Private MRIs Are Moving Us in a Dangerous Direction
Aug 30, 2017
The following piece appeared in the August 30, 2017 edition of the Winnipeg Free Press.
There is an adage: if it sounds too good to be true, then it probably is.
This certainly seems to be the case with Niverville’s recent announcement that the town hopes to partner with a private holding company and build a user-pay MRI clinic in the community.
The investors are billing it as "an innovative community response for the common good." They claim when some of us pay, MRI wait times for everyone will go down. And profits and investment will be kept here in Manitoba, rather than trickling down to North Dakota.
That all sounds wonderful, doesn’t it? But only if you don’t think about it too hard.
Let’s start with claim No. 1: according to the Canadian Foundation of Health Care Improvement, countries with both public and private health-care systems always have the longest wait times. England and New Zealand, for instance, which have both public and user-pay hospitals, have longer wait times in their public systems than medicare systems such as ours.

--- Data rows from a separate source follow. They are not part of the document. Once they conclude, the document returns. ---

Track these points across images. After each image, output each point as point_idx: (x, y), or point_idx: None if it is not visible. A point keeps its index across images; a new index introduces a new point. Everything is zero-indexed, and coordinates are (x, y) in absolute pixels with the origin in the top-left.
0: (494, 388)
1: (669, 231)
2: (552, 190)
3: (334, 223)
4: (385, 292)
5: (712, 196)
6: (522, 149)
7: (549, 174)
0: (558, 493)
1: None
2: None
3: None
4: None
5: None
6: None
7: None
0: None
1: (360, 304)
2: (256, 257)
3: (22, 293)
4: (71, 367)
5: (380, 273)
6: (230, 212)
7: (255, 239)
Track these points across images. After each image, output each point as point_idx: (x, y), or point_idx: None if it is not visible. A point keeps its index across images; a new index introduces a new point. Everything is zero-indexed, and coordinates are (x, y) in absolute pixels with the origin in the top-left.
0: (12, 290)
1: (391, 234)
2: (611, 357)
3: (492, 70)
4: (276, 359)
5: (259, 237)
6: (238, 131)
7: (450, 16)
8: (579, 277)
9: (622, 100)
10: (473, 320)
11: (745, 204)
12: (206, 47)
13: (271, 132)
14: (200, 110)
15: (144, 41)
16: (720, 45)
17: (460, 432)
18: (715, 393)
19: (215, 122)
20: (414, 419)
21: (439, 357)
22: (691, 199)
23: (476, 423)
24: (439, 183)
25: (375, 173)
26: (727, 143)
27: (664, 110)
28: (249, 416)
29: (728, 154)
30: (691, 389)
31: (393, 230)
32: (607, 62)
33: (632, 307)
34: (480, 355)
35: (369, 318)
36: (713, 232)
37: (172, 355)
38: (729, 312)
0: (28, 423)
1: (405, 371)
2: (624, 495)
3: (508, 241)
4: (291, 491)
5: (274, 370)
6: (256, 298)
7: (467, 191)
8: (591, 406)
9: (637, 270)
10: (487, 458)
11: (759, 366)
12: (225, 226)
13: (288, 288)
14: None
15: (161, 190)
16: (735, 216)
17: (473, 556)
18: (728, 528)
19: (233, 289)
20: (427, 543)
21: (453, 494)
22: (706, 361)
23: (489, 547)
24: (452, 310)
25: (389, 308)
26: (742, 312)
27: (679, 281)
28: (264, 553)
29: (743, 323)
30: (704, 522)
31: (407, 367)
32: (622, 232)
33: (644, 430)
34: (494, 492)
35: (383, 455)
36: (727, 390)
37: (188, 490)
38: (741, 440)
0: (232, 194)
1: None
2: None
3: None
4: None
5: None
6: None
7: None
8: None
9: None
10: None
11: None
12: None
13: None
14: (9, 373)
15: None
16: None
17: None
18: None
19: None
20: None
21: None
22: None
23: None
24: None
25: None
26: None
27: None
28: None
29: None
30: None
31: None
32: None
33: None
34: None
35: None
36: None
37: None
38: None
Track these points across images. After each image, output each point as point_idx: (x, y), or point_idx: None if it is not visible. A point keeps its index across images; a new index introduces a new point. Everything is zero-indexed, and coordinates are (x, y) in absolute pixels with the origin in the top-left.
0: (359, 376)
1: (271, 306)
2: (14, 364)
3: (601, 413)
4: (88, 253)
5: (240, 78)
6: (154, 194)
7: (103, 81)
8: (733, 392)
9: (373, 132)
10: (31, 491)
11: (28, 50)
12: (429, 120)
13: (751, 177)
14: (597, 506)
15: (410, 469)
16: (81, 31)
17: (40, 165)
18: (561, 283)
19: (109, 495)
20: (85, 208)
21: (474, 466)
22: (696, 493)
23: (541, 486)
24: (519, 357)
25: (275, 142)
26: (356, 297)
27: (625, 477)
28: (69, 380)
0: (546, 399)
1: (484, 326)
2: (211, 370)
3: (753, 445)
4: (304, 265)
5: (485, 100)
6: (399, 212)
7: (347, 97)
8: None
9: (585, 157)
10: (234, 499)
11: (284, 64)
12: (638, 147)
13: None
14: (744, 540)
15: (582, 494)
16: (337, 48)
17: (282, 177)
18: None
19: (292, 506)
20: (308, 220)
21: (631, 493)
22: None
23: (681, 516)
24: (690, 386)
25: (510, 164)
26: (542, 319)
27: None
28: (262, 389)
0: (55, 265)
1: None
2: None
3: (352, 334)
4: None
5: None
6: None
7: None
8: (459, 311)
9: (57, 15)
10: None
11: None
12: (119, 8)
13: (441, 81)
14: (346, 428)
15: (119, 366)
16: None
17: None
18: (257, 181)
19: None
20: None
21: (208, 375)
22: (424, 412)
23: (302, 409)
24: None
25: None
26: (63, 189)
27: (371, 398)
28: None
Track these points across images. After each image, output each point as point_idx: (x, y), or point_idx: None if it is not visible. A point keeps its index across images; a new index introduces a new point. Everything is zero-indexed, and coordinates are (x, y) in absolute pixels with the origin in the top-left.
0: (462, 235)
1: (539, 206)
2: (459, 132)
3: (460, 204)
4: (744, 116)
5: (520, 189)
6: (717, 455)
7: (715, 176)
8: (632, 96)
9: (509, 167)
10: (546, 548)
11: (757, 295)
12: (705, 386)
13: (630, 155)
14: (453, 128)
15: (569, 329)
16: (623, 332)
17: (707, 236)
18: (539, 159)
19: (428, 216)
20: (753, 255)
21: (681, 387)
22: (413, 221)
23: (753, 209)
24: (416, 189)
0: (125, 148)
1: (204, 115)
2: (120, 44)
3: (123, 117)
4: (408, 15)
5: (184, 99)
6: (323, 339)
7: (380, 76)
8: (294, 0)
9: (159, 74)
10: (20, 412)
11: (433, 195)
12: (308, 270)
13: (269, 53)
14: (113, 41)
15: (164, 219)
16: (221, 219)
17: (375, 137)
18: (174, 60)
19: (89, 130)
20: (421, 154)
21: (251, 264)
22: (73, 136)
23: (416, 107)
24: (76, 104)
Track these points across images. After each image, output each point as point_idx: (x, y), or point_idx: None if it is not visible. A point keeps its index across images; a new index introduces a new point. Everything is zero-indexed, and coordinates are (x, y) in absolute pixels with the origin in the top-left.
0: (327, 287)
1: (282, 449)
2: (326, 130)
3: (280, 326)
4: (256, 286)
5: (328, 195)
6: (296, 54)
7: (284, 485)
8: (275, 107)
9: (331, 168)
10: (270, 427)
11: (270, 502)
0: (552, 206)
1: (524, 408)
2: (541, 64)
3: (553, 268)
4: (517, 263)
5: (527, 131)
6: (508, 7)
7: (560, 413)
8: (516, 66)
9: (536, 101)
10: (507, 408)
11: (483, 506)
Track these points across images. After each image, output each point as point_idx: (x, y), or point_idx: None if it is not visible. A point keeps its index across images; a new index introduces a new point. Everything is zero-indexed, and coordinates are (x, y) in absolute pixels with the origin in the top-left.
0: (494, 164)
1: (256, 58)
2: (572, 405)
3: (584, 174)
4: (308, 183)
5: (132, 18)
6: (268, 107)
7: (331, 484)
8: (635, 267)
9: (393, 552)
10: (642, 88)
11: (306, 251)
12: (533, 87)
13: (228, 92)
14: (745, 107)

This backs up evidence found here in Manitoba decades ago. Until 1999, cataract patients could choose to have their surgery at a private clinic by paying a user fee. While the fee was in place, Manitoba researchers found that patients whose surgeons worked in both public and private clinics had to wait 16 weeks longer — 26 weeks versus 10 weeks — than those whose surgeons practised only in the public system.
Turns out this was largely a staffing issue: there were only so many surgeons, and people can’t be two places at once.
The same goes, of course, for Manitoba’s radiation technologists. These highly trained people who run the MRI machines are already in short supply.
And if demand for privately paid scans is as high as advocates say it is (and the Niverville investors are banking on), then the technologists who perform scans for the private clinic inevitably will have to come from the public system, driving up wait times for the rest of us.
That bring us to their second claim: some people are already paying south of border to jump the queue. Why not keep that money here to make a few Manitobans richer?
The answer is because their profit-driven idea will not only increase diagnostic wait times for average Manitobans, it actually will allow the provincial Tory government to ignore solutions right under its nose.
The Dauphin hospital, for instance, already has completed an addition intended to house the first MRI in Manitoba north of the Trans-Canada Highway.
Staff already have been trained. Rural residents as far as The Pas finally are set to access diagnostic services that don’t require travel two days away from home. All that’s needed is the machine itself, already paid for and sitting in Germany, waiting to be shipped and installed.
In March 2017, however, the whole thing was put on hold by the government, which stated its Wait Time Task Force required at least a year of "further study."
You don’t need to live in Dauphin, or work in the health system, to imagine what this delay is costing Manitobans like you and me, both in dollars and wait times. So why isn’t the Dauphin MRI up and running?
I sure hope it’s not because they’re buying the Niverville investors’ claims — "we can help those with cash get diagnosed first, reward a few savvy business people and save medicare, all at the same time!"
And I sure hope it’s not because they’re considering investing our tax dollars in supporting and sustaining a profit-driven approach to health care that will not even come close to benefiting all Manitobans.
The vast majority of us say medicare — a system in which no matter who you are, or where you live, your access to health care is based on need and not the size of your bank account — is our most cherished public service. Most of us say it’s our most cherished thing about being Canadian. Even with our system’s challenges, it seems watching the United States debate about health care is enough to remind us that what we’ve built is precious, and worth fighting for.
The reality is that what would benefit all of us most right now is embracing solutions that are both ready to roll and addressing wait times within our much-valued universal system, as in Dauphin, or investing in more trained radiation technologists.
Let’s not get sidetracked by investors whose claims are simply too good to be true.